Young people who think they are immortal or invulnerable are not investing now because they will need money later;
middle aged people continue focus on the actual bills in hand and routine bills coming by the end of the month; most seem to be not worrying about bills that might come, might not.
older people already have medicare, so most do not purely pay their own medical care
Even now, only about 10% of the population has had confirmed COVID cases; only about 2% have had to go into a hospital (and some of those weren't "serious" illness); only about 0.2% or 0.3% died, and another 0.6% have variable impacts due to "long haul" COVID-19. I like to think of myself as one of the "more" privileged, more protected, and more likely to plan than most people in our society. And I've only recently gotten serious about changing my behavior and my spending habits to account for 3-5% chances of illness or death.

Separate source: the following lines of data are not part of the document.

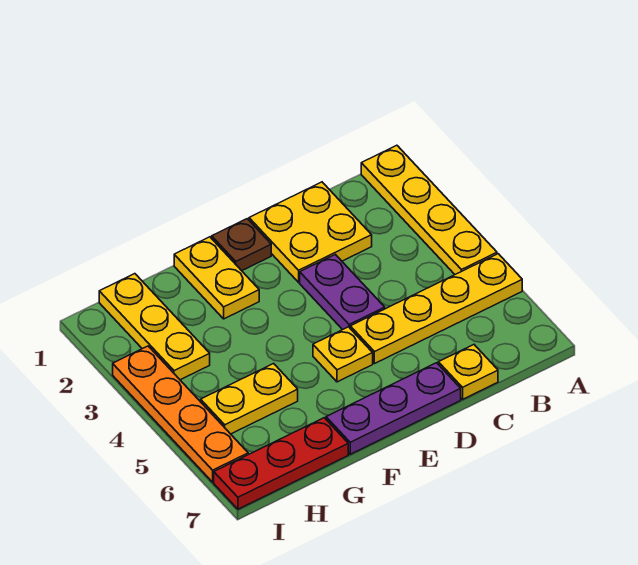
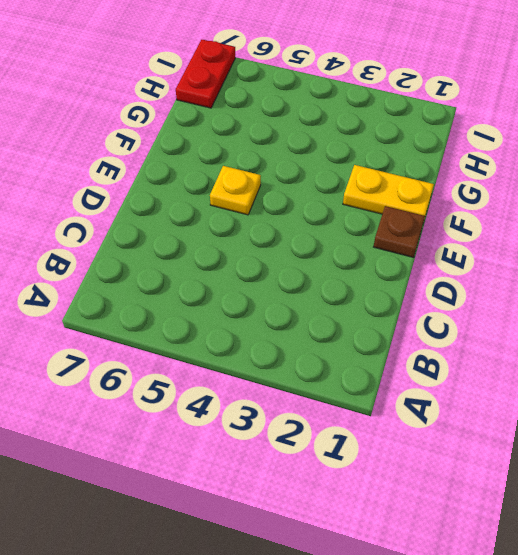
red plate H7:I7 level 1 -> red plate G7:I7 level 1
none -> yellow plate A1:A4 level 1
none -> yellow plate A5:D5 level 1
none -> yellow plate C1:D2 level 1

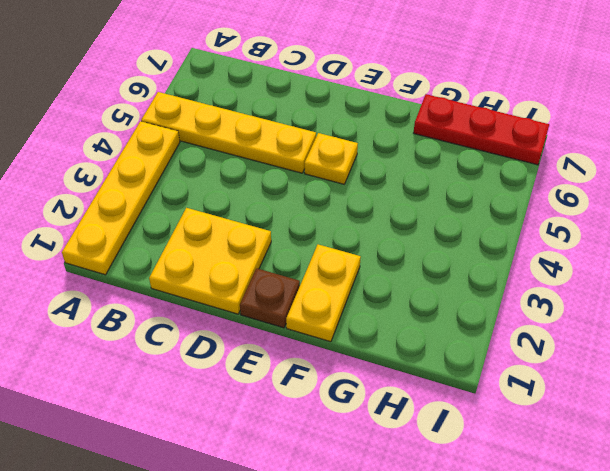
none -> yellow plate C7 level 1
none -> purple plate D3:D4 level 1
none -> purple plate D7:F7 level 1

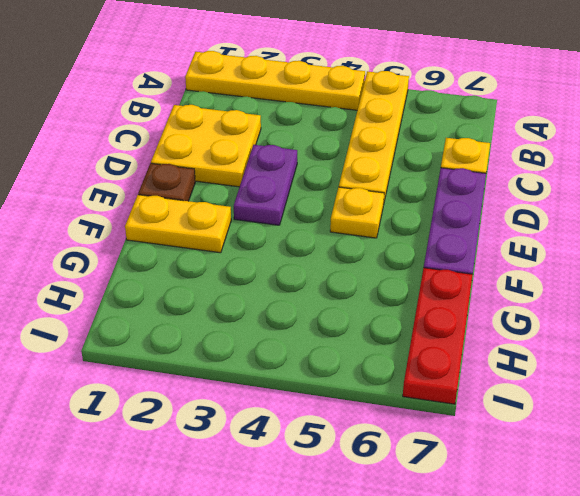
purple plate D3:E3 level 1 -> purple plate D3:D4 level 1
none -> yellow plate G5:H5 level 1
none -> yellow plate H1:H3 level 1
none -> orange plate I3:I6 level 1

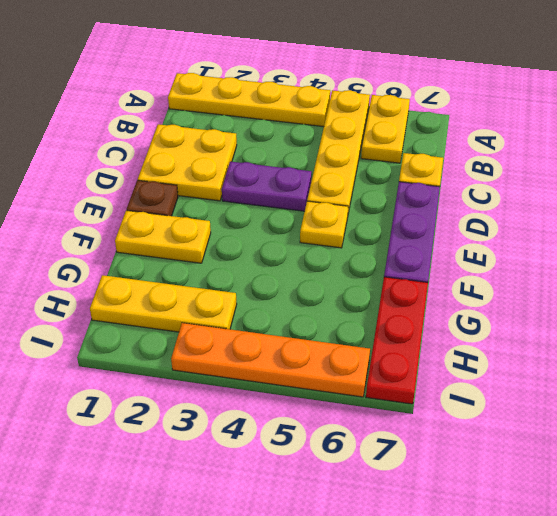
yellow plate A6:B6 level 1 -> yellow plate G5:H5 level 1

Related required reading, on how close Trump may have come to death and how he could have exposed g_d knows how many high-profile others during his sickness. Seriously, this is a good short read.
What about cigarette smokers?
Not exactly sure what you mean with this question, but got curious & found that people world-wide smoke 5.5 TRILLION cigarettes per year. According to the WHO, tobacco kills 8 million per year, & they say second-hand smoke accounts for 1.2 million of those. Do we accept this – not exactly, since we tax fairly heavily and companies charge more for insurance. But it creates heavy demand for health care, and it's expensive once someone gets seriously ill.
So, in my mind impacts beyond what happens to the individual making a choice include death or cancer due to 2nd hand smoke, cost in medical treatment probably borne somewhat collectively, and burdens on the medical system.
Yes, that was my point. When COVID impact gets down in the neighborhood of cigarette impact, then we accept it as a life choice which does impact us all in the medical costs.
I don't like it, but who am I to say what bad choices we will subsidize and which ones will we disallow.
You think heroin and meh should be illegal? DWI? Speeding – say 100mph+ on streets ?
Heroin should be legal, on the British model, with a doctor's prescription and a cost of not more than $5 a dose. Take the profit put of it and the drug lords will stop recruiting new addicts.